Source extract:
+-------+
I wrote a long response in another thread here but bottom line is Columbia will show why patriots balls were down PSI. The length of the investigation is because they are looking into the Colts, the NFL, the sting, the lies etc... and that will take a while. This is more than the PSI being down. If it were not, then it would have been over long ago.
 
I wrote a long response in another thread here but bottom line is Columbia will show why patriots balls were down PSI. The length of the investigation is because they are looking into the Colts, the NFL, the sting, the lies etc... and that will take a while. This is more than the PSI being down. If it were not, then it would have been over long ago.
I'm cautiously optimistic that this is the case, but the NFL hierarchy being who and what they are, I would not be surprised if the Pats are penalized for permitting the laws of nature to supercede poorly constructed NFL rules.
 
bottom line is Columbia will show why patriots balls were down PSI.

There are a couple of ways attorneys can elicit expert opinion that supports their case:

(1) Just ask 50 experts. Maybe 49 disagree with you, but only report on the one that agrees.

(2) Many experts testify (or in this case, consult) as primary or secondary vocation. Sometimes, these experts will, as part of their job, infer the opinion the attorney wants and then provide that.
+-------+
Dataset records:
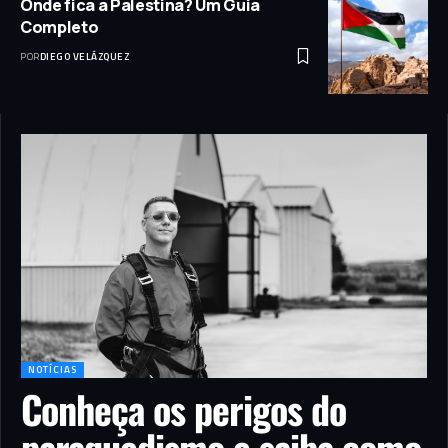
Onde fica a Palestina? Um Guia
Completo
POR
DIEGO VELÁZQUEZ
NOTÍCIAS
Conheça os perigos do
paraquedismo e saiba como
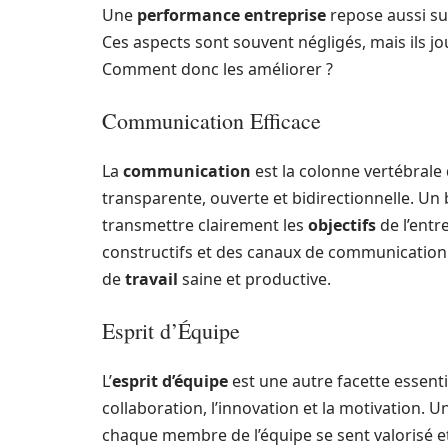
Une
performance entreprise
repose aussi s
Ces aspects sont souvent négligés, mais ils jo
Comment donc les améliorer ?
Communication Efficace
La
communication
est la colonne vertébrale
transparente, ouverte et bidirectionnelle. Un
transmettre clairement les
objectifs
de l’entr
constructifs et des canaux de communication
de
travail
saine et productive.
Esprit d’Équipe
L’
esprit d’équipe
est une autre facette essenti
collaboration, l’innovation et la motivation. U
chaque membre de l’équipe se sent valorisé et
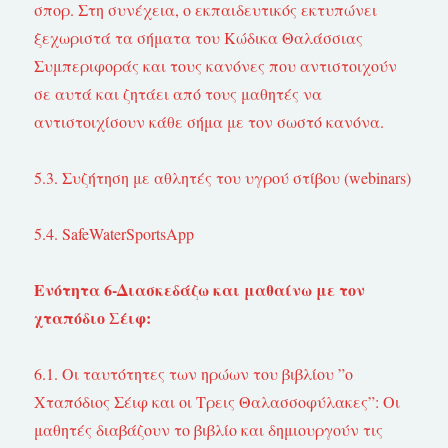
σπορ. Στη συνέχεια, ο εκπαιδευτικός εκτυπώνει
ξεχωριστά τα σήματα του Κώδικα Θαλάσσιας
Συμπεριφοράς και τους κανόνες που αντιστοιχούν
σε αυτά και ζητάει από τους μαθητές να
αντιστοιχίσουν κάθε σήμα με τον σωστό κανόνα.
5.3. Συζήτηση με αθλητές του υγρού στίβου (webinars)
5.4. SafeWaterSportsApp
Ενότητα 6-Διασκεδάζω και μαθαίνω με τον
χταπόδιο Σέιφ:
6.1. Οι ταυτότητες των ηρώων του βιβλίου ”ο
Χταπόδιος Σέιφ και οι Τρεις Θαλασσοφύλακες”: Οι
μαθητές διαβάζουν το βιβλίο και δημιουργούν τις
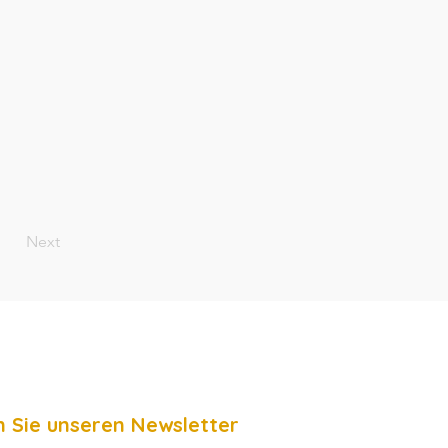
Next
 Sie unseren Newsletter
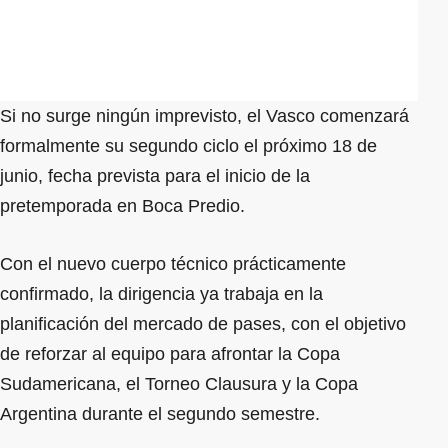
Si no surge ningún imprevisto, el Vasco comenzará
formalmente su segundo ciclo el próximo 18 de
junio, fecha prevista para el inicio de la
pretemporada en Boca Predio.
Con el nuevo cuerpo técnico prácticamente
confirmado, la dirigencia ya trabaja en la
planificación del mercado de pases, con el objetivo
de reforzar al equipo para afrontar la Copa
Sudamericana, el Torneo Clausura y la Copa
Argentina durante el segundo semestre.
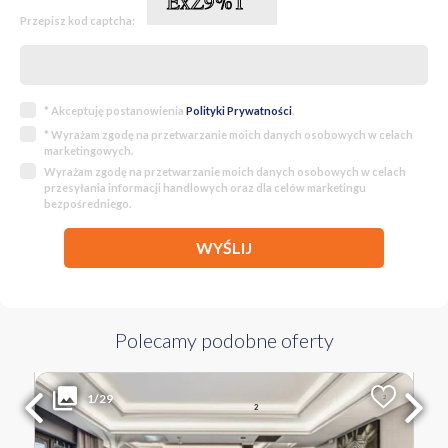
Przepisz kod captcha:
* Akceptuję postanowienia
Polityki Prywatności
.
* Wyrażam zgodę na przetwarzanie moich danych osobowych w celach
marketingowych.
Wyrażam zgodę na przetwarzanie moich danych osobowych w celach
przesyłania informacji handlowych oraz dla celów marketingu
bezpośredniego.
WYŚLIJ
Polecamy podobne oferty
3 700 000 PLN
WYŁĄCZNOŚĆ
1/29
2
Liczba pokoi
Powierzchnia
Cena za m
2
3
126 m
29 365 PLN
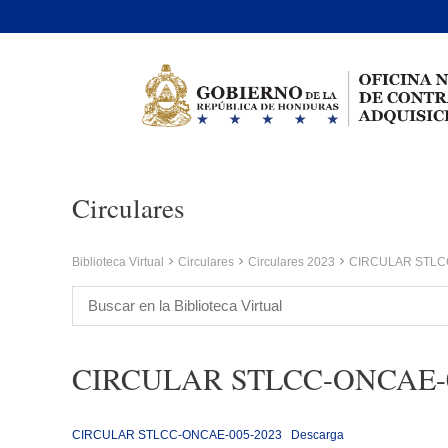
Circulares
Biblioteca Virtual
Circulares
Circulares 2023
CIRCULAR STLC
CIRCULAR STLCC-ONCAE-0
CIRCULAR STLCC-ONCAE-005-2023
Descarga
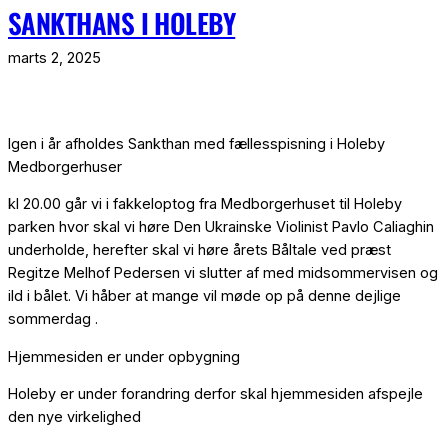
SANKTHANS I HOLEBY
Spring
til
marts 2, 2025
indhold
Igen i år afholdes Sankthan med fællesspisning i Holeby
Medborgerhuser
kl 20.00 går vi i fakkeloptog fra Medborgerhuset til Holeby
parken hvor skal vi høre Den Ukrainske Violinist Pavlo Caliaghin
underholde, herefter skal vi høre årets Båltale ved præst
Regitze Melhof Pedersen vi slutter af med midsommervisen og
ild i bålet. Vi håber at mange vil møde op på denne dejlige
sommerdag .
Hjemmesiden er under opbygning
Holeby er under forandring derfor skal hjemmesiden afspejle
den nye virkelighed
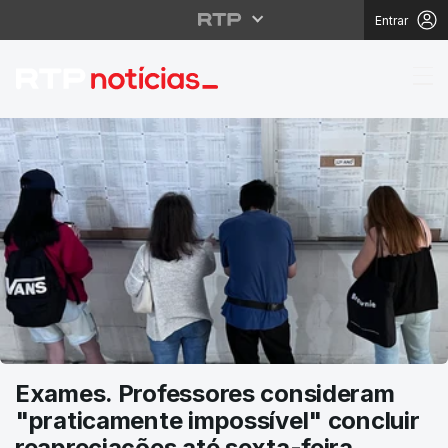
Entrar
RTP Notícias
Exames. Professores consideram
"praticamente impossível" concluir
reapreciações até sexta-feira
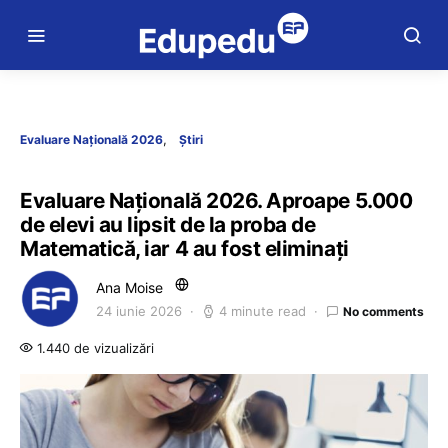
Evaluare Națională 2026
Știri
Evaluare Națională 2026. Aproape 5.000
de elevi au lipsit de la proba de
Matematică, iar 4 au fost eliminați
Ana Moise
24 iunie 2026
4 minute read
No comments
1.440 de vizualizări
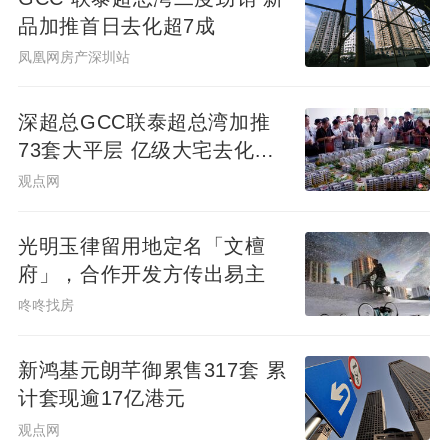
品加推首日去化超7成
凤凰网房产深圳站
深超总GCC联泰超总湾加推
73套大平层 亿级大宅去化近8
成
观点网
光明玉律留用地定名「文檀
府」，合作开发方传出易主
咚咚找房
新鸿基元朗芊御累售317套 累
计套现逾17亿港元
观点网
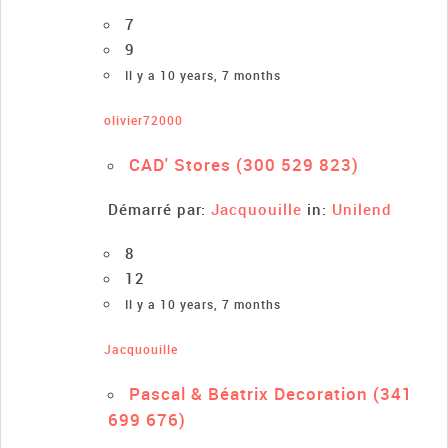
7
9
Il y a 10 years, 7 months
olivier72000
CAD' Stores (300 529 823)
Démarré par:
Jacquouille
in:
Unilend
8
12
Il y a 10 years, 7 months
Jacquouille
Pascal & Béatrix Decoration (341
699 676)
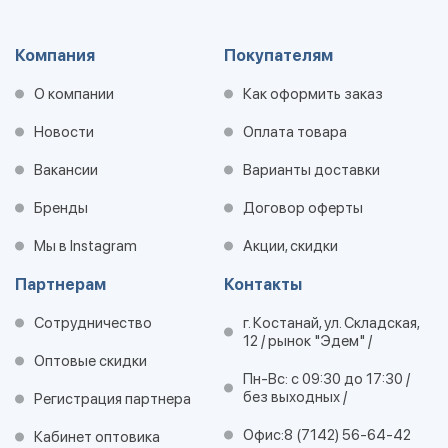
Компания
Покупателям
О компании
Как оформить заказ
Новости
Оплата товара
Вакансии
Варианты доставки
Бренды
Договор оферты
Мы в Instagram
Акции, скидки
Партнерам
Контакты
Сотрудничество
г. Костанай, ул. Складская,
12 / рынок "Эдем" /
Оптовые скидки
Пн-Вс: с 09:30 до 17:30 /
без выходных /
Регистрация партнера
Офис:
8 (7142) 56-64-42
Кабинет оптовика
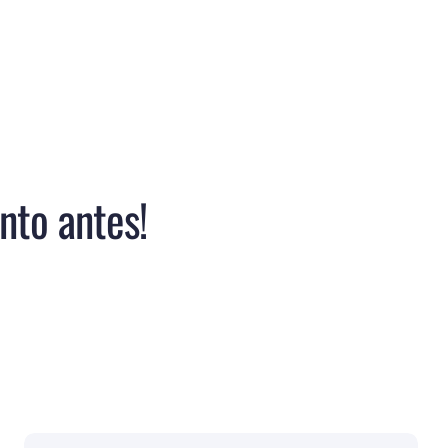
nto antes!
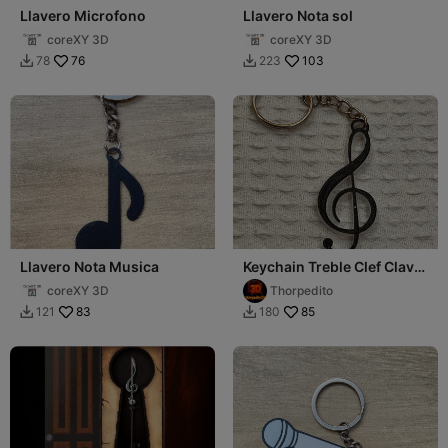
Llavero Microfono
Llavero Nota sol
coreXY 3D
coreXY 3D
76
103
78
223


Llavero Nota Musica
Keychain Treble Clef Clave
de Sol
coreXY 3D
Thorpedito
83
85
121
180


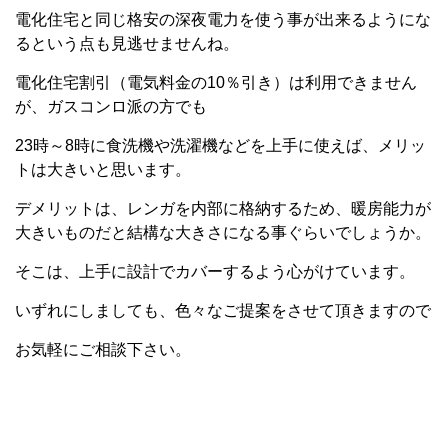
電化住宅と同じ格安の深夜電力を使う事が出来るようにな
るという点も見逃せませんね。
電化住宅割引（電気料金の10％引き）は利用できません
が、ガスコンロ派の方でも
23時～8時に食洗機や洗濯機などを上手に使えば、メリッ
トは大きいと思います。
デメリットは、レンガを内部に格納するため、暖房能力が
大きいものだと結構な大きさになる事ぐらいでしょうか。
そこは、上手に設計でカバーするよう心がけています。
いずれにしましても、色々なご提案をさせて頂きますので
お気軽にご相談下さい。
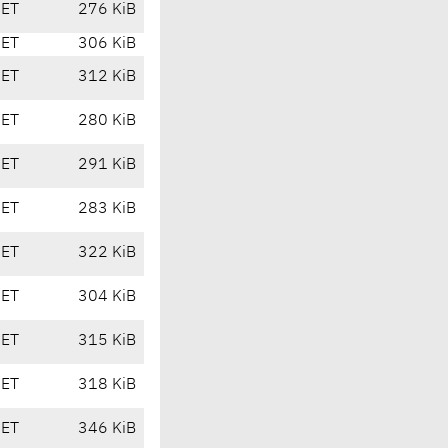
CET
276 KiB
CET
306 KiB
CET
312 KiB
CET
280 KiB
CET
291 KiB
CET
283 KiB
CET
322 KiB
CET
304 KiB
CET
315 KiB
CET
318 KiB
CET
346 KiB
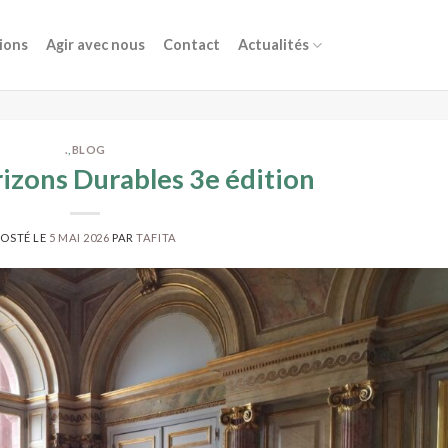
ions
Agir avec nous
Contact
Actualités
.
,
BLOG
rizons Durables 3e édition
POSTÉ LE
5 MAI 2026
PAR
TAFITA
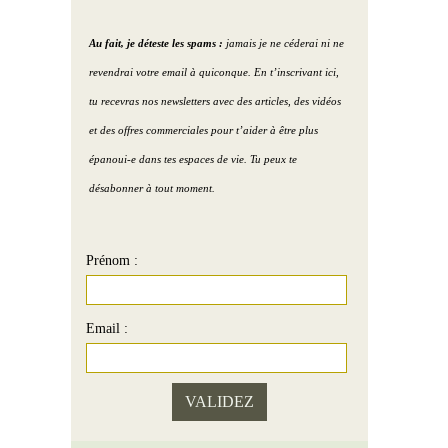
Au fait, je déteste les spams :
jamais je ne céderai ni ne
revendrai votre email à quiconque. En t’inscrivant ici,
tu recevras nos newsletters avec des articles, des vidéos
et des offres commerciales pour t’aider à être plus
épanoui-e dans tes espaces de vie. Tu peux te
désabonner à tout moment.
Prénom :
Email :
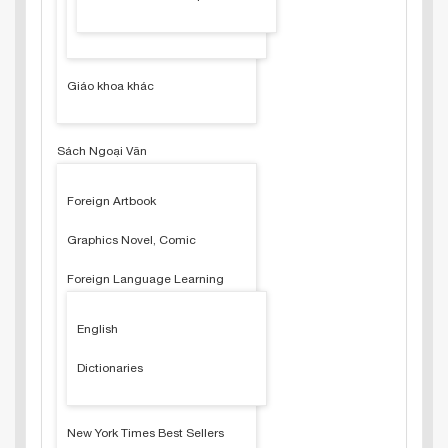
Giáo khoa khác
Sách Ngoại Văn
Foreign Artbook
Graphics Novel, Comic
Foreign Language Learning
English
Dictionaries
New York Times Best Sellers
+-------+
Using the information:
1. From the Patriots ball-pressure thread, copy the part that opens with the words containing "I'm cautiously optimistic" and closes with "constructed NFL rules.".
2. Write the next part of the Patriots ball-pressure thread, picking up after its final sentence.

Responses to the tasks:
1.
I'm cautiously optimistic that this is the case, but the NFL hierarchy being who and what they are, I would not be surprised if the Pats are penalized for permitting the laws of nature to supercede poorly constructed NFL rules.

2.
(3) Carefully manage the information that the expert is provided and on which he is giving his opinion.

In this case, strategy (3) is by far the most likely strategy the investigation will take. For example, an investigator might propose this question to an expert:

"Could temperature alone account for a 2 psi decrease?"

An expert would truthfully say "no" if he interprets "2" as "2.000". But of course the "2 psi" is coming from a number of imprecise layman estimates of various true psi values. (When someone says "a pressure of 11 psi", for instance, without more information one does not know whether it is exactly 11.000 psi that was measured, or whether rounding to the nearest integer was done, so that the reading reported was between 10.5 and 11.5 psi).

Even if the expert would believe a 1.6 psi (for example) decrease is due to temperature, if the questions is phrased properly, the expert can appear to support the outcome the attorney wants.

I think (3) is most likely what will happen, because that's similar to how the press was able to seem to elicit damaging opinions from that physics professor who was quoted as distrusting Belichick: he accepted unreliable hypothetical information provided by a reporter to give accurate but misleading interpretations.

Summary: experts, from Columbia or otherwise, aren't a panacea.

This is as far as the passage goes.